» Stored rows:
· · ·
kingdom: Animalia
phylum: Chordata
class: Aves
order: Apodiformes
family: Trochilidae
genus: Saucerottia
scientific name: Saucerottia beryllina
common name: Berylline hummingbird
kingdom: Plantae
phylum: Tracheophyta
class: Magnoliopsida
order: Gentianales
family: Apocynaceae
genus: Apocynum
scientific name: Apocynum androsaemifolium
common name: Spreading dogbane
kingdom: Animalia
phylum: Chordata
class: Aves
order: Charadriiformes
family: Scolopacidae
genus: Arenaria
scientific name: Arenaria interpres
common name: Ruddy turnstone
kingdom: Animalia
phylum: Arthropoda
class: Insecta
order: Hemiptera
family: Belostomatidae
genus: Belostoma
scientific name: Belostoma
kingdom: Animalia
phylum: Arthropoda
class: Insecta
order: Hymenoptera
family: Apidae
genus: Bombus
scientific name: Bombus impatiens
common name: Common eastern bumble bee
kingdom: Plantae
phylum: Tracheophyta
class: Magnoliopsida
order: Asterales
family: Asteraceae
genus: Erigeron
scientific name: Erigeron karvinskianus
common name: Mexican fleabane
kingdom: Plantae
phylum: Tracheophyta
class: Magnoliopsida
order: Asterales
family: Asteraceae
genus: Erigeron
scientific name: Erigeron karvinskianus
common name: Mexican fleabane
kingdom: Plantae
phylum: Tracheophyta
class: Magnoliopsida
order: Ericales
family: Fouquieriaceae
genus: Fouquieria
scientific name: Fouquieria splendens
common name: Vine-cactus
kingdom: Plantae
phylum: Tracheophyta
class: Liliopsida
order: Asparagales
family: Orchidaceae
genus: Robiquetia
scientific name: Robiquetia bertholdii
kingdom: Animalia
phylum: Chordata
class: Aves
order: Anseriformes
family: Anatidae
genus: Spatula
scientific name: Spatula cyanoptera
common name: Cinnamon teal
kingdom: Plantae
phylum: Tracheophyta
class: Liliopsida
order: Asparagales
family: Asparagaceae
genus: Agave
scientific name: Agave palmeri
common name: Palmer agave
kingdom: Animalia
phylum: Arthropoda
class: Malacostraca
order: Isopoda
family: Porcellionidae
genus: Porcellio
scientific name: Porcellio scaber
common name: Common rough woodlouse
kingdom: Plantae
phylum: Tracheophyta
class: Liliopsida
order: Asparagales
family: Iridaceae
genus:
· · ·
» Instruction: Could you convert every line of the rows above into a JSON list of strings, one string per line, with blank lines left out?

» Worked answer:
[
  "kingdom: Animalia",
  "phylum: Chordata",
  "class: Aves",
  "order: Apodiformes",
  "family: Trochilidae",
  "genus: Saucerottia",
  "scientific name: Saucerottia beryllina",
  "common name: Berylline hummingbird",
  "kingdom: Plantae",
  "phylum: Tracheophyta",
  "class: Magnoliopsida",
  "order: Gentianales",
  "family: Apocynaceae",
  "genus: Apocynum",
  "scientific name: Apocynum androsaemifolium",
  "common name: Spreading dogbane",
  "kingdom: Animalia",
  "phylum: Chordata",
  "class: Aves",
  "order: Charadriiformes",
  "family: Scolopacidae",
  "genus: Arenaria",
  "scientific name: Arenaria interpres",
  "common name: Ruddy turnstone",
  "kingdom: Animalia",
  "phylum: Arthropoda",
  "class: Insecta",
  "order: Hemiptera",
  "family: Belostomatidae",
  "genus: Belostoma",
  "scientific name: Belostoma",
  "kingdom: Animalia",
  "phylum: Arthropoda",
  "class: Insecta",
  "order: Hymenoptera",
  "family: Apidae",
  "genus: Bombus",
  "scientific name: Bombus impatiens",
  "common name: Common eastern bumble bee",
  "kingdom: Plantae",
  "phylum: Tracheophyta",
  "class: Magnoliopsida",
  "order: Asterales",
  "family: Asteraceae",
  "genus: Erigeron",
  "scientific name: Erigeron karvinskianus",
  "common name: Mexican fleabane",
  "kingdom: Plantae",
  "phylum: Tracheophyta",
  "class: Magnoliopsida",
  "order: Asterales",
  "family: Asteraceae",
  "genus: Erigeron",
  "scientific name: Erigeron karvinskianus",
  "common name: Mexican fleabane",
  "kingdom: Plantae",
  "phylum: Tracheophyta",
  "class: Magnoliopsida",
  "order: Ericales",
  "family: Fouquieriaceae",
  "genus: Fouquieria",
  "scientific name: Fouquieria splendens",
  "common name: Vine-cactus",
  "kingdom: Plantae",
  "phylum: Tracheophyta",
  "class: Liliopsida",
  "order: Asparagales",
  "family: Orchidaceae",
  "genus: Robiquetia",
  "scientific name: Robiquetia bertholdii",
  "kingdom: Animalia",
  "phylum: Chordata",
  "class: Aves",
  "order: Anseriformes",
  "family: Anatidae",
  "genus: Spatula",
  "scientific name: Spatula cyanoptera",
  "common name: Cinnamon teal",
  "kingdom: Plantae",
  "phylum: Tracheophyta",
  "class: Liliopsida",
  "order: Asparagales",
  "family: Asparagaceae",
  "genus: Agave",
  "scientific name: Agave palmeri",
  "common name: Palmer agave",
  "kingdom: Animalia",
  "phylum: Arthropoda",
  "class: Malacostraca",
  "order: Isopoda",
  "family: Porcellionidae",
  "genus: Porcellio",
  "scientific name: Porcellio scaber",
  "common name: Common rough woodlouse",
  "kingdom: Plantae",
  "phylum: Tracheophyta",
  "class: Liliopsida",
  "order: Asparagales",
  "family: Iridaceae",
  "genus:"
]